とりわけ驚きましたのは、乃木神社の神山禰宜に教えて頂いたことですが、表面に「陸軍大将乃木希典之墓」と刻まれた立石の裏面に、次のごとくあります。
明治十年 月 日死 /大正元年九月十三日死
この「明治十年 月 日死」は、乃木大将自身が、生前みずから刻まれたものだそうです。よく知られているとおり、明治十年二月二十二日、熊本城下における激戦で、乃木少佐率いる第十四連隊は、明治天皇から親授された連隊旗を西郷軍に奪われます。その責任を痛感して乃木少佐は自決しようとされましたが、盟友に強く反対され、思い留まられます。しかし、ご本人はここで自死したという心中を、この墓石に刻まれたのだと思われます。
こうして明治天皇に殉じられた乃木大将は、武人の鏡として広く知られています。一方、明治天皇により欽定された帝国憲法を研究し、大正天皇にも昭和天皇にも御進講しながら、それを枢密院で守り切れなかったという自責の一念から自決された清水博士は、文人の鏡だと思われます。その学徳と志操を私共みずから学び直し、それを長く伝えていくために、九月二十四日の「学ぶ会」を発起した次第であります。
当日の進行と所感文のお願い
最後に九月二十四日の進行予定について申し上げます。墓前祭は午後四時に開始しますが、既に五十年祭を過ぎて二十年経っていますから、皆さん平服(ネクタイも黒以外)でお越し願います。前述のとおり、地下鉄千代田線乃木坂駅5番出口から徒歩約10ですが、早めに来られた方は、先に乃木大将御夫妻の墓所へ参拝して頂きたく存じます。
墓前では、発起人の清水潔氏(皇學館大学々長)が祭文の代りに清水澄博士の遺書を朗読し、ついで発起人の永江太郎氏(日本学協会常務理事)が御長男清水虎雄氏(故人)撰の墓誌(前掲)を拝誦した後、参列者全員で拝礼して終了します。
その後、徒歩で乃木会館へ移動します。
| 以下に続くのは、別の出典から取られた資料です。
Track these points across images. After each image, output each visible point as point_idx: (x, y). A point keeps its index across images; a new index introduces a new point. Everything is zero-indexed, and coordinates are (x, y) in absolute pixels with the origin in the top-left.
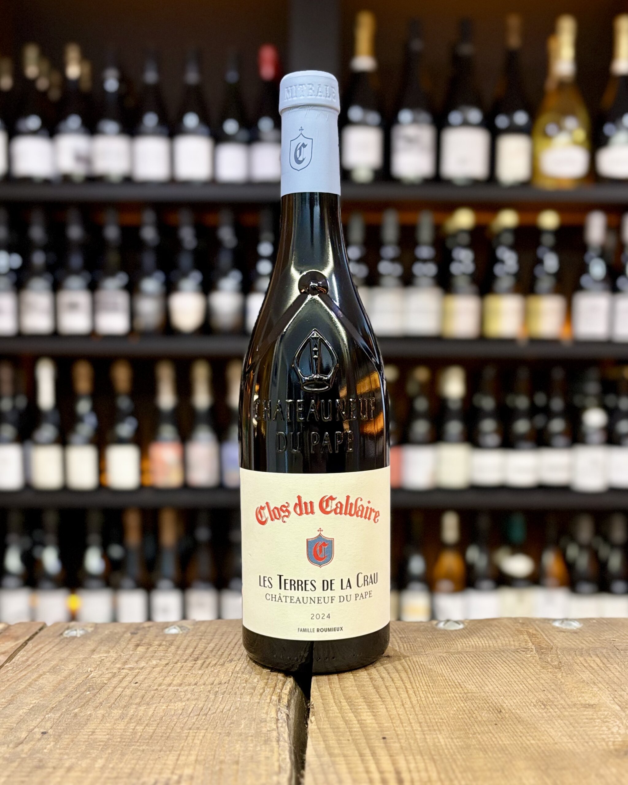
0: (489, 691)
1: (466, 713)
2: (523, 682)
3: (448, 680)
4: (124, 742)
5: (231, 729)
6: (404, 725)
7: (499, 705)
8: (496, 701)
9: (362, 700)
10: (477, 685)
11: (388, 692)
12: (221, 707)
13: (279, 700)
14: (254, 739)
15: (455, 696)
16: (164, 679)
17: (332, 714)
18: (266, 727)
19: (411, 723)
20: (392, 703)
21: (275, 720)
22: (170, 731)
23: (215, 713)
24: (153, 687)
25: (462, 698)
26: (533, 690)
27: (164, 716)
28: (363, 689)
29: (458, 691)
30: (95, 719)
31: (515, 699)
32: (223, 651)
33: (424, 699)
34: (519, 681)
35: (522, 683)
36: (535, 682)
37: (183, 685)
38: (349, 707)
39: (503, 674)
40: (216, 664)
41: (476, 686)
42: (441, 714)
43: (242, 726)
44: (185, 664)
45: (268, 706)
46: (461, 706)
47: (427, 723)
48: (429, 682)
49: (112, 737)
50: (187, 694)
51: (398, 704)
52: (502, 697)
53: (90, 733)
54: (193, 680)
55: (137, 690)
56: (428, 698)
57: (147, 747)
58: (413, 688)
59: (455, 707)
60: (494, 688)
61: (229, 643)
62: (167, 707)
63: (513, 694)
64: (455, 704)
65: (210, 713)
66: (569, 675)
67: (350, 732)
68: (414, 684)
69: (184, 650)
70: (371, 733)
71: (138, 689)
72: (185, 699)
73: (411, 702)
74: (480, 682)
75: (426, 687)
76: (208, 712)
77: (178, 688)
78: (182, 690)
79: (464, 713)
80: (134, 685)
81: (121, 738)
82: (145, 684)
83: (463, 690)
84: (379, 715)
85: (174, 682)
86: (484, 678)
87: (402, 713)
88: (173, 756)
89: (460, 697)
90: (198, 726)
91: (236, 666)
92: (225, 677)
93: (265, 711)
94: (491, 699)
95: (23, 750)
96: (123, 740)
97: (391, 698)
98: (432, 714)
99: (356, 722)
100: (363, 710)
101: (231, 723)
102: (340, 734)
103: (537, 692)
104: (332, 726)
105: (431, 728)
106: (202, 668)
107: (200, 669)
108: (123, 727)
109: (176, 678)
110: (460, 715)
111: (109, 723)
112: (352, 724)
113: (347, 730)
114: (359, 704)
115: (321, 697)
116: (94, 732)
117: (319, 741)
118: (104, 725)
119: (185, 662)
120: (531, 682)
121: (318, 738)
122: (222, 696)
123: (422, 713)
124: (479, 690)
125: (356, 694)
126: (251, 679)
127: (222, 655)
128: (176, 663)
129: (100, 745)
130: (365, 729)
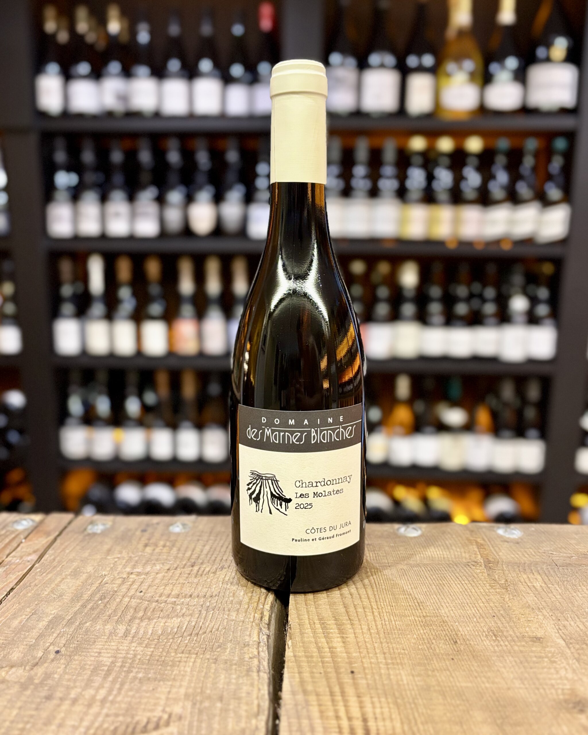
0: (445, 615)
1: (425, 643)
2: (474, 604)
3: (409, 600)
4: (125, 666)
5: (218, 653)
6: (371, 655)
7: (454, 633)
8: (452, 628)
9: (334, 622)
10: (435, 607)
11: (356, 612)
12: (211, 626)
13: (262, 618)
14: (237, 669)
15: (415, 620)
16: (164, 589)
17: (307, 638)
18: (248, 654)
19: (376, 654)
20: (360, 627)
21: (257, 644)
22: (165, 654)
23: (205, 633)
24: (155, 597)
25: (421, 623)
26: (484, 615)
27: (162, 634)
28: (334, 607)
29: (418, 614)
30: (102, 636)
31: (469, 626)
32: (216, 556)
33: (388, 623)
34: (471, 603)
35: (474, 606)
36: (485, 604)
37: (180, 597)
38: (321, 630)
39: (457, 593)
40: (209, 571)
41: (433, 607)
42: (403, 642)
43: (228, 651)
44: (184, 570)
45: (252, 626)
46: (421, 633)
47: (391, 654)
48: (392, 601)
49: (115, 659)
50: (182, 607)
51: (365, 627)
52: (457, 624)
53: (96, 654)
54: (188, 590)
55: (141, 601)
56: (391, 621)
57: (144, 675)
58: (378, 608)
59: (415, 633)
60: (449, 611)
61: (222, 546)
62: (166, 622)
63: (466, 619)
64: (415, 631)
65: (200, 633)
66: (515, 598)
67: (323, 662)
68: (379, 603)
69: (183, 552)
70: (340, 664)
71: (141, 598)
72: (181, 614)
73: (376, 626)
74: (437, 603)
75: (389, 608)
76: (200, 631)
77: (175, 600)
78: (179, 603)
79: (423, 643)
80: (138, 594)
81: (123, 662)
82: (148, 593)
83: (422, 613)
84: (348, 641)
85: (173, 593)
86: (440, 598)
87: (368, 640)
88: (166, 688)
89: (420, 622)
90: (189, 649)
91: (226, 575)
92: (216, 589)
93: (248, 633)
94: (447, 625)
95: (36, 674)
96: (124, 664)
97: (359, 619)
98: (395, 643)
99: (328, 649)
100: (334, 635)
101: (219, 646)
102: (313, 664)
103: (487, 618)
104: (306, 654)
105: (394, 661)
106: (198, 576)
107: (196, 577)
108: (125, 648)
109: (174, 588)
110: (420, 645)
111: (114, 642)
112: (324, 653)
113: (320, 660)
114: (331, 627)
115: (298, 617)
116: (100, 653)
117: (294, 673)
118: (109, 644)
119: (184, 568)
120: (482, 605)
121: (293, 669)
122: (212, 612)
123: (386, 641)
124: (436, 612)
125: (329, 614)
126: (238, 591)
127: (215, 560)
128: (176, 569)
129: (103, 670)
130: (336, 659)
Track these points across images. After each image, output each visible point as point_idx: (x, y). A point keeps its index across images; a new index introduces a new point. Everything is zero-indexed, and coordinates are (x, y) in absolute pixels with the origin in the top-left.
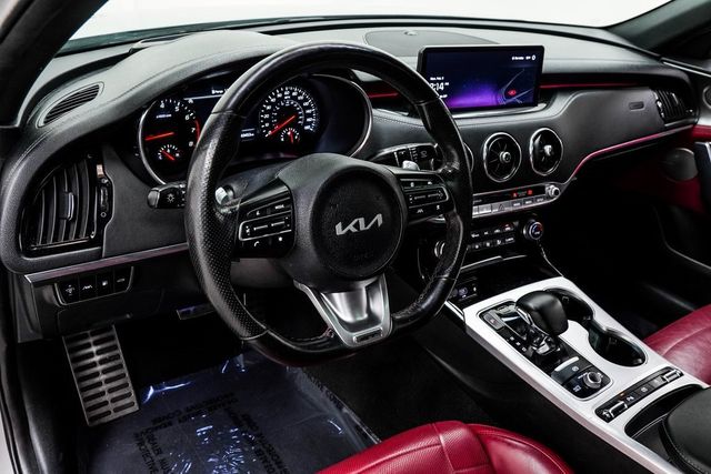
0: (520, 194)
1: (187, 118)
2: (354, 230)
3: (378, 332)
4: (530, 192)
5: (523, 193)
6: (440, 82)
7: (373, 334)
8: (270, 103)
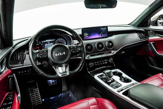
0: (106, 53)
1: (42, 45)
2: (59, 55)
3: (66, 74)
4: (108, 53)
5: (107, 53)
6: (86, 34)
7: (65, 75)
8: (57, 41)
青山霊園東2入口前の道路を渡り、デニーズ横から近道をするため、案内役(速足組と遅足組)に付いて行けば、10分か15分で着きます。 そこで、もし余力があれば、旧乃木邸の見学や乃木神社への参拝もできます。
神社の隣の乃木会館では、夕方も結婚披露宴など行われておりますが、加藤宮司様と高山権宮司様の格別な御配慮により、三階の棗(なつめ)の間(椅子一〇〇席)を「清水澄博士に学ぶ会」の名で拝借することができました。
「学ぶ会」は午後五時に開始します。久禮旦雄氏(モラロジー研究所研究員)の司会により、所が本会を発起した趣旨説明を行い、ついで川田敬一氏(金沢工業大学教授)が約三〇分、続いて菅谷幸浩氏(亜細亜大学講師)が約三〇分、各々基調報告します。さらに約十分休憩の後、所の司会により参会者から発表者への質疑と応答を行います。その初めに発起人廣野義雄氏(憲法学会理事長)から発言しますが、続いて有志から積極的に御発言を頂けたらと存じます。
ただ、終了時間が午後七時厳守のため、なるべく手短に御一人三分か五分以内とします。もちろん、それでは清水博士への深い熱い思いは述べ尽くせぬでしょうから、できれば所感文をあらかじめA4判一枚か二枚に纏めて、コピー(一応百枚)を御持参願います。そのような所感文と関係資料(当日配布のレジュメや遺書・墓誌のコピーなど)を後日冊子にしたいと考えております。
なお、今回の必要経費は全て私が個人で負担しますから、玉串料も資料代も一切無用です。願うらくは、今や忘れ去られつつある清水澄博士の学徳と志操が再認識され、末永く伝えられる一助となれば幸いです。